Quand la campagne fait place à la ville
Au milieu des années 1950, les terres de Saint-Laurent et de Saint-Léonard ont été achetées par des spéculateurs qui les revendaient ensuite. André Jasmin explique qu’ils déposaient un alléchant chèque sur la table des cultivateurs du chemin Bois-Francs. Ceux-ci avaient du mal à résister à l’attrait de l’argent qu’on leur proposait, surtout s’ils avançaient en âge ou s’ils n’avaient pas de relève. Cette spéculation foncière a changé le visage des secteurs agricoles du nord de Montréal.

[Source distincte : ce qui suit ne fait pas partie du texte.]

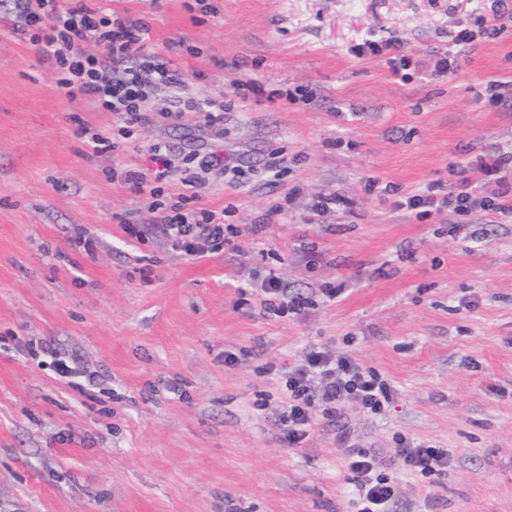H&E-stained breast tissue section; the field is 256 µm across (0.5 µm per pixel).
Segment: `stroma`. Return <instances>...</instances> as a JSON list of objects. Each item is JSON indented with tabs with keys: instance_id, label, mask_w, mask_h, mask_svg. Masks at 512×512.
Returning a JSON list of instances; mask_svg holds the SVG:
<instances>
[{
	"instance_id": "obj_1",
	"label": "stroma",
	"mask_w": 512,
	"mask_h": 512,
	"mask_svg": "<svg viewBox=\"0 0 512 512\" xmlns=\"http://www.w3.org/2000/svg\"><path fill=\"white\" fill-rule=\"evenodd\" d=\"M187 2L82 0L144 19V53L180 77L130 127L58 98L56 69L0 19V512H354L360 449L393 479L392 512H512V217L393 206L436 182L512 200V170L490 168L512 158V28L481 34L492 0ZM464 28L476 38L455 43ZM392 36L400 74L350 51ZM447 55L454 74L434 75ZM180 98L224 103L223 121L163 117ZM158 142L175 163L162 179ZM195 150L237 168L211 170L192 204L224 213L202 258L167 245L124 179L180 204ZM271 272L298 311H264ZM313 347L392 398L316 412L292 445L285 380ZM403 442L449 449L447 475L405 470Z\"/></svg>"
}]
</instances>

Micheline Bastien se souvient que son père n’avait aucune envie de se départir de sa ferme ; il s’y opposait pendant qu’autour de lui, les voisins vendaient. Il s’est résolu à les imiter en 1955 et a racheté une ferme moins chère à La Plaine. « Ce fut un choc pour mon père de quitter la terre où avaient vécu son père et son grand-père, et où lui-même avait eu ses enfants. »
En ce qui concerne Léopold Cardinal, le début de la fin est survenu avec un avis d’expropriation : sa terre, tout comme celle des voisins, était limitrophe à l’aéroport de Dorval, qui avait besoin de nouvelles pistes. En 1961, la famille Cardinal a donc dû partir de la ferme pour aller s’installer dans le noyau villageois de Saint-Laurent. Au bout du compte, les agrandissements prévus n’ont jamais été effectués.
André Jasmin se souvient qu’à la même époque, la production de la ferme familiale avait ralenti : son père vieillissait, et les enfants, aux études, étaient moins présents pour le soutenir. C’est alors que sa mère a lancé une idée : pourquoi ne pas proposer sur la terre un centre de jardin ? Cela n’existait presque pas à l’époque, explique celui qui a fait grandir la Pépinière Jasmin avec sa fratrie et avec l’aide de son père.
D’hier à aujourd’hui
Aujourd’hui, à l’angle de la rue Jarry et du boulevard Langelier, bien peu de traces subsistent de la ferme de Bernard Bastien et de cette époque où Saint-Léonard, qui a déjà été surnommé « le jardin de Montréal », était une campagne agricole.
Sur la côte Saint-François, dans Saint-Laurent, seul le boisé, devenu le parc-nature des Sources, demeure de ce qui fut la ferme Cardinal.
On peut magasiner dans ce qui était la grange de la ferme Jasmin, maintenant la boutique de la pépinière. « Elle a plus de 150 ans », affirme André Jasmin. Au fil des ans, sa famille a vu, avec une certaine impuissance, les alentours se couvrir de bâtiments. « La ville nous a rejoints ! » lance André, qui mentionne n’avoir jamais vendu autant de fines herbes, de légumes et de semences bios qu’aujourd’hui. Les Montréalais n’ont peut-être plus de voisins paysans, mais ils semblent reprendre goût à l’autoproduction. Après avoir eux-mêmes cultivé des légumes, les Jasmin équipent maintenant les urbains qui souhaitent en faire pousser à leur tour.
Ce texte a été initialement publié en 2017 dans le magazine Caribou Spécial Montréal et a été mis à jour par l’équipe de Caribou aux fins de publication dans ce cahier.
Quelques statistiques
Selon les archives de Montréal, dans la deuxième moitié du XIXe siècle, on trouvait environ 1400 agriculteurs à Montréal. Le nombre de fermes a ensuite chuté de 45 % jusqu’en 1921. Celles qui restaient étaient concentrées à Sainte-Geneviève, Saint-Laurent, Saint-Léonard et Pointe-Claire.